Moving from patron to patron, ibn Khaldun was alternately showered with honours and
involved in contacts that led to imprisonment amidst the exciting feuds of the Muslim
rulers. He served the Sultan of Fez, the Sultan of Granada. the Sultan of Egypt and
enjoyed the friendship and esteem of the famous Andalusian poet-physician, Lisan-al-Deen,
who was to become the Wazir (Prime Minister) of the Sultan of Granada.
Ibn Khaldun once went as the Sultan's ambassador to the court of Pedro of Castile to
negotiate a treaty. Pedro was so favourably impressed by him that he offered him an
important post in an effort to retain the young genius. Ibn Khaldun refused the offer.
Ibn Khaldun lived in a period embroiled in politics. In 1374 A.C. he withdrew to a castle
in Oran, North Africa, for four years. During these years he produced his famous
Muqaddima. Then he started work on the History of the Barbers.
On his way to Mecca to make the pilgrimage, he was delayed in Cairo. where the Sultan
persuaded him to accept his appointment as a professor at the University of al-Azhar.

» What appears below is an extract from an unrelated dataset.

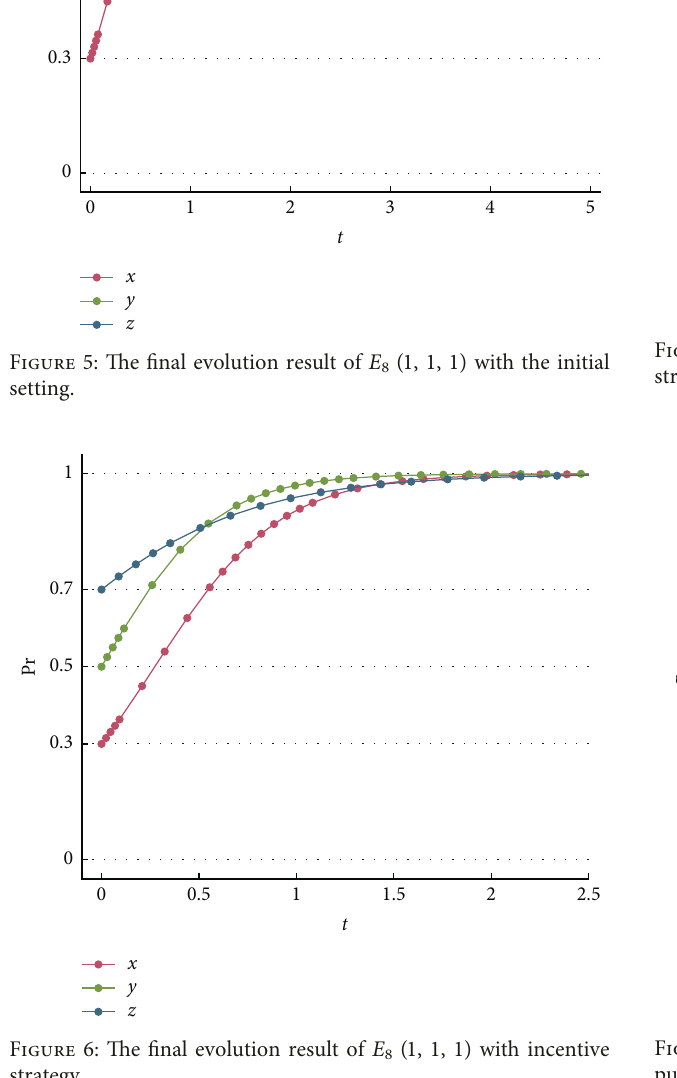
8 (1, 1, 1) with incentive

Later, in 1384 A.C., he occupied the post of the Chief Qadi (Chief Justice) of the Maliki
school of Islamic Law.
A great personal tragedy when his entire family was drowned en route from Tunis to Egypt,
led him to resign. He left for pilgrimage to Mecca. It was not until 1392 A.C. that he
finished his History as well as his Autobiography.
Ibn Khaldun was a historian, but his fame does not rest on his History, erudite and vast
as it is, but it rests on his introduction to that History, the Mugaddima. In it he set
forth the principles of history as a science, dealing with the social phenomena of man's
life. Ibn Khaldun is the founder of sociology, explaining the differences in customs and
institutions by physical environments of race, climate and production. He emphasises the
psychological changes in human communities and the succession of cultural periods. He
deals with the relation of the individual to society and defines the duties of each.
Nearly five hundred years before Darwin. ibn Khaldun wrote: "The wonders of God's
creation never cease. How life commenced from mineral, then plant life, then animals, and
rose by degrees to new appearances; the last plane of the mineral connecting with the
first plane of vegetables... and the higher plants connecting with the lowest form of
animal life... The significance of the connections in these states of existence is that
the last plane is ready by close adaptability to become the first plane following it. So
the animal world broadened, its varieties multiplied, and it terminated in the gradual
formation of man, the master of thought and reflection."
Ibn Khaldun died in 1406 A.C. in Egypt living a full life of a great scholar which led him
from the Christian court of Pedro the Cruel in the West to the court of Timur in the East,
and from dungeons to the highest office of Chief Justice.